### Work item
Copy out all the entries exactly.

= = = = =

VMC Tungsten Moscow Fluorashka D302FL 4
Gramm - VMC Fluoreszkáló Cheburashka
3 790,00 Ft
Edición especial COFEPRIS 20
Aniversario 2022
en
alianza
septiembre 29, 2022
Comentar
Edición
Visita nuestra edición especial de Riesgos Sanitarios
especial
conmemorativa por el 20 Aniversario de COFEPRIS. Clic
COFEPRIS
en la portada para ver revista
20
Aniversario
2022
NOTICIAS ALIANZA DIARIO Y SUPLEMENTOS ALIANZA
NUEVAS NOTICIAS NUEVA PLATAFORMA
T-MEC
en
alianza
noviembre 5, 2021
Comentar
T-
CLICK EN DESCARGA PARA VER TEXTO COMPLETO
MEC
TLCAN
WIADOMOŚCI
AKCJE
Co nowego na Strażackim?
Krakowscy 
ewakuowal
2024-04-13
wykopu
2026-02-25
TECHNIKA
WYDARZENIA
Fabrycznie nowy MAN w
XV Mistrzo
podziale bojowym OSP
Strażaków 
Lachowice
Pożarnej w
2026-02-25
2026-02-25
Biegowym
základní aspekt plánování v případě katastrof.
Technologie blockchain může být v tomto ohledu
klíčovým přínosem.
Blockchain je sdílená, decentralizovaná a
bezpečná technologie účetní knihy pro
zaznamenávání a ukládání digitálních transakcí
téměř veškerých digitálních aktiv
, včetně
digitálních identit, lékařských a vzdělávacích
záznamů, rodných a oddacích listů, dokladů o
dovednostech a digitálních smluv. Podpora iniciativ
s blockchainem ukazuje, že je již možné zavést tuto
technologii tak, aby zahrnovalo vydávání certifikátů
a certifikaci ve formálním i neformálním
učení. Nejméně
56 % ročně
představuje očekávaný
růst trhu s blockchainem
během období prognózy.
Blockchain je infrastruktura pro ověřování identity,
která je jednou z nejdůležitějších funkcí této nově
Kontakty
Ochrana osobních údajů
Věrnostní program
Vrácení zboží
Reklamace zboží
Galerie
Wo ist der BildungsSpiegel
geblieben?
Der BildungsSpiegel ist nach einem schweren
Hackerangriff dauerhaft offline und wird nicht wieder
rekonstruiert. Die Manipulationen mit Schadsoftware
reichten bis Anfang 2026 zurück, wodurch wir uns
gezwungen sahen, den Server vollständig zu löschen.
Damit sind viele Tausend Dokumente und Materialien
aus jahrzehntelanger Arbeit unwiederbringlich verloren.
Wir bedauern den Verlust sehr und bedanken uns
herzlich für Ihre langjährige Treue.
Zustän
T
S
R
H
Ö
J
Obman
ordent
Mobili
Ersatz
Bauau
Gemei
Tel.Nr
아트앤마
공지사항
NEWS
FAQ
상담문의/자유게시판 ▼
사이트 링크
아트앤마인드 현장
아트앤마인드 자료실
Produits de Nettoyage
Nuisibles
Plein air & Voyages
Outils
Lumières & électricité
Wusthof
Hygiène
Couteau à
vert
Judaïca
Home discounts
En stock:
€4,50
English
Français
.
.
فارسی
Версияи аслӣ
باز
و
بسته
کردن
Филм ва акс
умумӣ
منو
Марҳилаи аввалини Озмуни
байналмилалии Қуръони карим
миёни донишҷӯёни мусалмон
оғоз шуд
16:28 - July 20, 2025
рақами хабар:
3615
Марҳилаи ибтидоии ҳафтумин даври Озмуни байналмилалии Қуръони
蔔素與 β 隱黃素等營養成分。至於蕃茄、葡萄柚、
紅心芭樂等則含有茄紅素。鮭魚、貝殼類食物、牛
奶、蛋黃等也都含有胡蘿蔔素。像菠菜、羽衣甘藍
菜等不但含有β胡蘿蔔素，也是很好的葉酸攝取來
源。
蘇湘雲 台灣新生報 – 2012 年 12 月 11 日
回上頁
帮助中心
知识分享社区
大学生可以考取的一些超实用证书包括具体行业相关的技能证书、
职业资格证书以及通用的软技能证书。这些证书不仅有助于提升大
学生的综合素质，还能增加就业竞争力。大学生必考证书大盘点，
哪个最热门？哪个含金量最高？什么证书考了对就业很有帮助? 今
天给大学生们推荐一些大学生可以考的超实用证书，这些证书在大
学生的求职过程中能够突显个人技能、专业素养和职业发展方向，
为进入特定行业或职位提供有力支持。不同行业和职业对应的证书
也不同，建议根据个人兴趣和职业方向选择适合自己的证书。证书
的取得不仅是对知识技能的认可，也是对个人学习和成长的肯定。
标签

= = = = =

### Answer to the problem
VMC Tungsten Moscow Fluorashka D302FL 4
Gramm - VMC Fluoreszkáló Cheburashka
3 790,00 Ft
Edición especial COFEPRIS 20
Aniversario 2022
en
alianza
septiembre 29, 2022
Comentar
Edición
Visita nuestra edición especial de Riesgos Sanitarios
especial
conmemorativa por el 20 Aniversario de COFEPRIS. Clic
COFEPRIS
en la portada para ver revista
20
Aniversario
2022
NOTICIAS ALIANZA DIARIO Y SUPLEMENTOS ALIANZA
NUEVAS NOTICIAS NUEVA PLATAFORMA
T-MEC
en
alianza
noviembre 5, 2021
Comentar
T-
CLICK EN DESCARGA PARA VER TEXTO COMPLETO
MEC
TLCAN
WIADOMOŚCI
AKCJE
Co nowego na Strażackim?
Krakowscy 
ewakuowal
2024-04-13
wykopu
2026-02-25
TECHNIKA
WYDARZENIA
Fabrycznie nowy MAN w
XV Mistrzo
podziale bojowym OSP
Strażaków 
Lachowice
Pożarnej w
2026-02-25
2026-02-25
Biegowym
základní aspekt plánování v případě katastrof.
Technologie blockchain může být v tomto ohledu
klíčovým přínosem.
Blockchain je sdílená, decentralizovaná a
bezpečná technologie účetní knihy pro
zaznamenávání a ukládání digitálních transakcí
téměř veškerých digitálních aktiv
, včetně
digitálních identit, lékařských a vzdělávacích
záznamů, rodných a oddacích listů, dokladů o
dovednostech a digitálních smluv. Podpora iniciativ
s blockchainem ukazuje, že je již možné zavést tuto
technologii tak, aby zahrnovalo vydávání certifikátů
a certifikaci ve formálním i neformálním
učení. Nejméně
56 % ročně
představuje očekávaný
růst trhu s blockchainem
během období prognózy.
Blockchain je infrastruktura pro ověřování identity,
která je jednou z nejdůležitějších funkcí této nově
Kontakty
Ochrana osobních údajů
Věrnostní program
Vrácení zboží
Reklamace zboží
Galerie
Wo ist der BildungsSpiegel
geblieben?
Der BildungsSpiegel ist nach einem schweren
Hackerangriff dauerhaft offline und wird nicht wieder
rekonstruiert. Die Manipulationen mit Schadsoftware
reichten bis Anfang 2026 zurück, wodurch wir uns
gezwungen sahen, den Server vollständig zu löschen.
Damit sind viele Tausend Dokumente und Materialien
aus jahrzehntelanger Arbeit unwiederbringlich verloren.
Wir bedauern den Verlust sehr und bedanken uns
herzlich für Ihre langjährige Treue.
Zustän
T
S
R
H
Ö
J
Obman
ordent
Mobili
Ersatz
Bauau
Gemei
Tel.Nr
아트앤마
공지사항
NEWS
FAQ
상담문의/자유게시판 ▼
사이트 링크
아트앤마인드 현장
아트앤마인드 자료실
Produits de Nettoyage
Nuisibles
Plein air & Voyages
Outils
Lumières & électricité
Wusthof
Hygiène
Couteau à
vert
Judaïca
Home discounts
En stock:
€4,50
English
Français
.
.
فارسی
Версияи аслӣ
باز
و
بسته
کردن
Филм ва акс
умумӣ
منو
Марҳилаи аввалини Озмуни
байналмилалии Қуръони карим
миёни донишҷӯёни мусалмон
оғоз шуд
16:28 - July 20, 2025
рақами хабар:
3615
Марҳилаи ибтидоии ҳафтумин даври Озмуни байналмилалии Қуръони
蔔素與 β 隱黃素等營養成分。至於蕃茄、葡萄柚、
紅心芭樂等則含有茄紅素。鮭魚、貝殼類食物、牛
奶、蛋黃等也都含有胡蘿蔔素。像菠菜、羽衣甘藍
菜等不但含有β胡蘿蔔素，也是很好的葉酸攝取來
源。
蘇湘雲 台灣新生報 – 2012 年 12 月 11 日
回上頁
帮助中心
知识分享社区
大学生可以考取的一些超实用证书包括具体行业相关的技能证书、
职业资格证书以及通用的软技能证书。这些证书不仅有助于提升大
学生的综合素质，还能增加就业竞争力。大学生必考证书大盘点，
哪个最热门？哪个含金量最高？什么证书考了对就业很有帮助? 今
天给大学生们推荐一些大学生可以考的超实用证书，这些证书在大
学生的求职过程中能够突显个人技能、专业素养和职业发展方向，
为进入特定行业或职位提供有力支持。不同行业和职业对应的证书
也不同，建议根据个人兴趣和职业方向选择适合自己的证书。证书
的取得不仅是对知识技能的认可，也是对个人学习和成长的肯定。
标签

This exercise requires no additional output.